Bundesverfassungsgericht: Wahlrechtsreform der Ampel teilweise verfassungswidrig

Die Regierung möchte mit einer Reform des Wahlrechts den Bundestag verkleinern. Dafür hatte die Ampel die Grundmandatsklausel abgeschafft. Ein Gericht macht die Entscheidung teilweise wieder rückgängig.

Die von der Ampel-Koalition eingeführte Reform des Bundeswahlgesetzes ist in Teilen verfassungswidrig. Die Richter in Karlsruhe kippten die Aufhebung der Grundmandatsklausel. Hingegen bestätigte das Bundesverfassungsgericht die sogenannte Zweitstimmendeckung, womit womöglich einige Direktkandidaten trotz eines Siegs in ihrem Wahlkreis künftig nicht mehr im Bundestag vertreten sind.

Die von SPD, Grüne und FDP eingeführte Neuregelung ist seit vergangenem Juni in Kraft und soll erstmals bei der nächsten Bundestagswahl im kommenden Herbst angewendet werden. Sie sieht vor, dass Parteien mit ihrem Zweitstimmenergbenis ins Parlament einziehen können, wenn sie drei Direktmandate errungen haben. So hatten auch Parteien mit weniger als der nötigen fünf Prozent der Stimmen Chancen auf Plätze im Bundestag.FAQ Wahlrecht 18:10

Das sollte künftig nicht mehr möglich sein, entschied die Ampel-Regierung. Ziel ist es, die Größe des Bundestags stark zu reduzieren, indem etwa Überhang- und Ausgleichsmandate künftig wegfallen.

Urteil zum Wahlrecht vorher veröffentlicht

Der Text des Urteils war bereits in der Nacht zu Dienstag im Internet zugänglich. Demnach halten die Richter die Fünf-Prozent-Klausel im Bundeswahlgesetz ohne Einschränkung für unvereinbar mit dem Grundgesetz. Sie entschieden deshalb, dass die im Zuge der Wahlrechtsreform abgeschaffte Grundmandatsklausel bis zu einer Neuregelung fortgilt.

Gegen das Gesetz waren unter anderem 195 Mitglieder der Unionsfraktion im Bundestag, die bayerische Staatsregierung sowie die Parteien CSU und Linke vorgegangen. Eine Verfassungsbeschwerde haben zudem mehr als 4000 Privatpersonen eingereicht.

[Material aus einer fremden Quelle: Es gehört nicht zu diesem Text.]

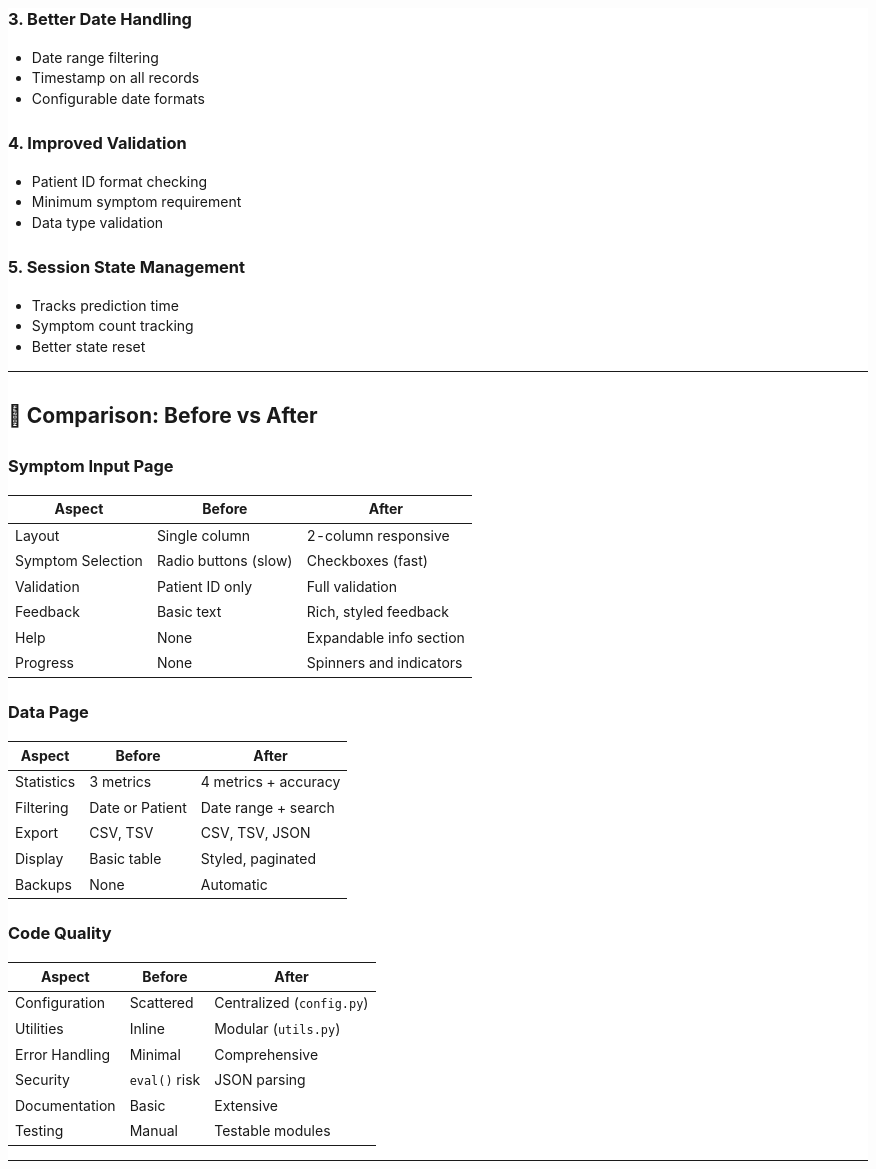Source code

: ### 3. **Better Date Handling**
- Date range filtering
- Timestamp on all records
- Configurable date formats

### 4. **Improved Validation**
- Patient ID format checking
- Minimum symptom requirement
- Data type validation

### 5. **Session State Management**
- Tracks prediction time
- Symptom count tracking
- Better state reset

---

## 🔄 Comparison: Before vs After

### Symptom Input Page

| Aspect | Before | After |
|--------|--------|-------|
| Layout | Single column | 2-column responsive |
| Symptom Selection | Radio buttons (slow) | Checkboxes (fast) |
| Validation | Patient ID only | Full validation |
| Feedback | Basic text | Rich, styled feedback |
| Help | None | Expandable info section |
| Progress | None | Spinners and indicators |

### Data Page

| Aspect | Before | After |
|--------|--------|-------|
| Statistics | 3 metrics | 4 metrics + accuracy |
| Filtering | Date or Patient | Date range + search |
| Export | CSV, TSV | CSV, TSV, JSON |
| Display | Basic table | Styled, paginated |
| Backups | None | Automatic |

### Code Quality

| Aspect | Before | After |
|--------|--------|-------|
| Configuration | Scattered | Centralized (`config.py`) |
| Utilities | Inline | Modular (`utils.py`) |
| Error Handling | Minimal | Comprehensive |
| Security | `eval()` risk | JSON parsing |
| Documentation | Basic | Extensive |
| Testing | Manual | Testable modules |

---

Vor allem Linke und CSU von Reform betroffen

In Karlsruhe waren gegen das Gesetz die bayerische Staatsregierung, 195 Mitglieder der Unionsfraktion im Bundestag, die Linke im Bundestag sowie die Parteien CSU und Linke vorgegangen. Zudem hatten mehr als 4000 Privatpersonen eine Verfassungsbeschwerde eingereicht. Die Antragssteller und Beschwerdeführer sahen vor allem zwei Grundrechte verletzt: die Wahlrechtsgleichheit nach Artikel 38 und das Recht auf Chancengleichheit der Parteien nach Artikel 21 im Grundgesetz.

Durch den geplanten Wegfall der Grundmandatsklausel stand insbesondere für CSU und Linke einiges auf dem Spiel. Bei der Wahl 2021 war die CSU, die nur in Bayern antritt, bundesweit auf 5,2 Prozent der Zweitstimmen gekommen. Würde sie bei der nächsten Wahl bundesweit hochgerechnet unter die Fünf-Prozent-Marke rutschen, flöge sie nach dem neuen Wahlrecht aus dem Bundestag – auch wenn sie wieder die allermeisten Wahlkreise in Bayern direkt gewinnen sollte.

Die Linke zog wiederum bei der letzten Bundestagswahl nur über die Grundmandatsklausel in Fraktionsstärke in den Bundestag ein. Die Partei scheiterte 2021 an der Fünf-Prozent-Hürde, gewann aber drei Direktmandate. Nach der Abspaltung des Bündnisses Sahra Wagenknecht (BSW) steckt die Linke wieder tief in der Krise. Bei der Europawahl Anfang Juni erzielte sie nur noch 2,7 Prozent.